MONTREAL – Cogeco Cable CEO Louis Audet said yesterday that the existing subscription TV model of providing large multi-channel programming packages to customers will soon be a thing of the past as companies evolve towards a model of more choice and flexibility.

Speaking to financial analysts after the company’s release of its strong fourth quarter results, Audet said irrespective of the CRTC’s demand for a report on providing more choice to the consumer (as the Commission has demanded as part of its Vertical Integration Policy), the overall video market will push cable in that direction.

“It’s not about the CRTC, it’s about consumer preferences and consumers are increasingly asking for the ability to make choices of what they want to see and not what they don’t want to see and that’s a legitimate aspiration,” he explained. “The cable industry has not been able to fulfill that desire up to this point in time except in very moderate terms because the economics didn’t work.”

For years, cable was limited by analog technology and clunky, expensive (often home-made) back-office systems that made providing real choice to consumers all but impossible, from a cost standpoint. This led to the creation of large tiers of channels where if a viewer wanted to subscribe to W, for example, also had to take 10 or more other channels.

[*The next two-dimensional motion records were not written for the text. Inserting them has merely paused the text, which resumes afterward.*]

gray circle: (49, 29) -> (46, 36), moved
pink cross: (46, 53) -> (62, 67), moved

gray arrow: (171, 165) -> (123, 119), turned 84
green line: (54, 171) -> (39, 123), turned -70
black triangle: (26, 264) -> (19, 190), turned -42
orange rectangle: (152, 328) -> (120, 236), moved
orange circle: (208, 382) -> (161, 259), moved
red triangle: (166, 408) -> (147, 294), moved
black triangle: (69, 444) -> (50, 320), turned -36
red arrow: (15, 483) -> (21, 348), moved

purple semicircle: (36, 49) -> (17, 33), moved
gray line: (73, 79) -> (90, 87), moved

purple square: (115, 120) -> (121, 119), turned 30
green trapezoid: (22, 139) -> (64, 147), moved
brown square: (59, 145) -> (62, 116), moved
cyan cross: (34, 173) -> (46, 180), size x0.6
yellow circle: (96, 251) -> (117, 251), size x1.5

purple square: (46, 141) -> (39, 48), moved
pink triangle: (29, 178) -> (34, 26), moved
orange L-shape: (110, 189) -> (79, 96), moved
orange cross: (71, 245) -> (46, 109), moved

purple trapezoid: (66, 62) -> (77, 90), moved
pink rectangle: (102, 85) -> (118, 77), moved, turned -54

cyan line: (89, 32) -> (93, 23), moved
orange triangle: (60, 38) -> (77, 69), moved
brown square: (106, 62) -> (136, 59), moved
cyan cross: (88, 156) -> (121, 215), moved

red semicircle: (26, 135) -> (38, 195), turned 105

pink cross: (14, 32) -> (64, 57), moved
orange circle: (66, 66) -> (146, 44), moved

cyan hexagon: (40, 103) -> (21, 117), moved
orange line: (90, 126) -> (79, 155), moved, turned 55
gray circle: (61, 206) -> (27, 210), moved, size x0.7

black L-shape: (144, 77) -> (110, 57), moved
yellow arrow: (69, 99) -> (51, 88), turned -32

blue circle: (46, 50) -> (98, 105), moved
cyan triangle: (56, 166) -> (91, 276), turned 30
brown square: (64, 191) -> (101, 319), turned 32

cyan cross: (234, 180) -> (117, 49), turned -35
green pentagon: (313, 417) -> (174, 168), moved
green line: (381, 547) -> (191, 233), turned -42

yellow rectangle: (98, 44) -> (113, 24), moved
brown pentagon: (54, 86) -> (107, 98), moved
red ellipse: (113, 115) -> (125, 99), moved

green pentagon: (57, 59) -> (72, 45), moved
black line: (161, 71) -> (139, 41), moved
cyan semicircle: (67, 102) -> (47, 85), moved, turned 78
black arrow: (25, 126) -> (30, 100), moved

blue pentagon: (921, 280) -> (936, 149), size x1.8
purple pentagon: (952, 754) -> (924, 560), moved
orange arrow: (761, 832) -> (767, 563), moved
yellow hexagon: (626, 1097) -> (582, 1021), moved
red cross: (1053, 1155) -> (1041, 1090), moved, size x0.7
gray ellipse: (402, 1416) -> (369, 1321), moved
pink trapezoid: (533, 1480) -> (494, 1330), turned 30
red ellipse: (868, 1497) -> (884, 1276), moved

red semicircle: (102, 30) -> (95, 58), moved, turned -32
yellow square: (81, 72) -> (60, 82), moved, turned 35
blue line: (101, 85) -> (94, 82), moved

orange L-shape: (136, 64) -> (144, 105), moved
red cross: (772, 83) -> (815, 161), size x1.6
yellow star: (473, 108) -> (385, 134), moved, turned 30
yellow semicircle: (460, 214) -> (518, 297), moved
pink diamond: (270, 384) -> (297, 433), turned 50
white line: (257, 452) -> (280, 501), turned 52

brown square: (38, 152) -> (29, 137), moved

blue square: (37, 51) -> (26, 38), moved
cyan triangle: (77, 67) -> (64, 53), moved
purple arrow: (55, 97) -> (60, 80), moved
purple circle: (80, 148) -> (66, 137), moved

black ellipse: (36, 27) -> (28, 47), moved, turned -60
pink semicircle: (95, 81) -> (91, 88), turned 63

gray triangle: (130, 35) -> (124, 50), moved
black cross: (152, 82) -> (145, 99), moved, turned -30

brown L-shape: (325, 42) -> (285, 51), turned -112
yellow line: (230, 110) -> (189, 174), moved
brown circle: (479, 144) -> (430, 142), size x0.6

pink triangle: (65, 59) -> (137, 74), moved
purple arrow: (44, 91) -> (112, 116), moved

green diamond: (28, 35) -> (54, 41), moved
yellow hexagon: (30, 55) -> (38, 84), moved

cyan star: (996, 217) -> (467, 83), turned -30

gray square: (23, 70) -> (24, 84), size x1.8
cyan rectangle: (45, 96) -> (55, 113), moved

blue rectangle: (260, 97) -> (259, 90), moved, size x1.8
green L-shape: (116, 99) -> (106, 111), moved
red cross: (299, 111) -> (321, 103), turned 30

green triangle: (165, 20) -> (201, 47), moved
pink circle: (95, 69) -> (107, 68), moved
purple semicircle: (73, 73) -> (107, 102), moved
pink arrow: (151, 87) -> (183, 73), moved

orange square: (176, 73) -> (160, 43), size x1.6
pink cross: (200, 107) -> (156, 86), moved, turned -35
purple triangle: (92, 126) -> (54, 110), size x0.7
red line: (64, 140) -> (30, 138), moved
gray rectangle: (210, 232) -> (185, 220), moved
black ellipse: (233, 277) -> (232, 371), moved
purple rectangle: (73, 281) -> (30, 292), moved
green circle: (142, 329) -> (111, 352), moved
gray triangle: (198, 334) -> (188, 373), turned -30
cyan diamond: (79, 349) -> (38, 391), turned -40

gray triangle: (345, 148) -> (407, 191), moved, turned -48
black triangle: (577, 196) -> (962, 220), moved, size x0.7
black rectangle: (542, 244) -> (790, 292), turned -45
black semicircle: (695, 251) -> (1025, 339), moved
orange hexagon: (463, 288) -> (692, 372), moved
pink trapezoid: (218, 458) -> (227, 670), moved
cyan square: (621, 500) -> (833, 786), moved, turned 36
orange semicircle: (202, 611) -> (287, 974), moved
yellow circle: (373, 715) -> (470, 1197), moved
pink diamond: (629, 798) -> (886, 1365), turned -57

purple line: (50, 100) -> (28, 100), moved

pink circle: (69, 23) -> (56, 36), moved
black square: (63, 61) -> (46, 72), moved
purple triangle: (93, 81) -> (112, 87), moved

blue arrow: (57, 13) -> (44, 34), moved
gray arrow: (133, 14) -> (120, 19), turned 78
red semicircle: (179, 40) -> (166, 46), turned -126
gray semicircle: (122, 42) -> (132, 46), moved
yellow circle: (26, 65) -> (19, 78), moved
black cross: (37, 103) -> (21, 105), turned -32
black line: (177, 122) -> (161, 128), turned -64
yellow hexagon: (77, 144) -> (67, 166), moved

Not optimum for the viewer, but good for the distributors – and especially for the other nine channels in the package which normally wouldn’t have been selected by that customer.

However, as over three-quarters of cable subscribers take digital over analog, as the technology costs drop, and as consumers demand the same level of choice from their cable provider as they can get online, “we may now entertain offering smaller packages,” said Audet. “I don’t mean next month, but we may, in the foreseeable future, start thinking about those smaller packages.”

While those who wish to remain in their existing packages will be grandfathered (volume-pricing is an advantage for consumers, of course, and more choice via smaller packages or a-la-carte could well mean higher costs), it just isn’t fair to make, for example, the non-sports fan pay for ever-increasing sports rights.

“Some categories, such as sports, are likely to increase (in cost) more dramatically and the day when you can have all customers pay for huge increases in sports when they’re not watching it… that’s unsustainable,” Audet explained. “Eventually, you want to be able to put the sports in one or a few packages and you’ll want to put something else in other thematic packs so that people are able to not be hit with huge rate increases that are related to content they’re not watching.”

Audet acknowledged such changes may stagger some broadcasters, who are used to being packaged in large, well-penetrated tiers (Ed note: And often have such caveats written into their contracts), but they must ready themselves for the new realities.

The truth about the future of our industry is that this is no longer possible,” he said. “I know people have difficulty understanding that but… there has to be more flexibility, there has to be smaller packages so that consumers can make a choice, not only that there are competitors out there, there are over the top competitors so you want to me able to manoeuvre to repel these competitors as best you can.”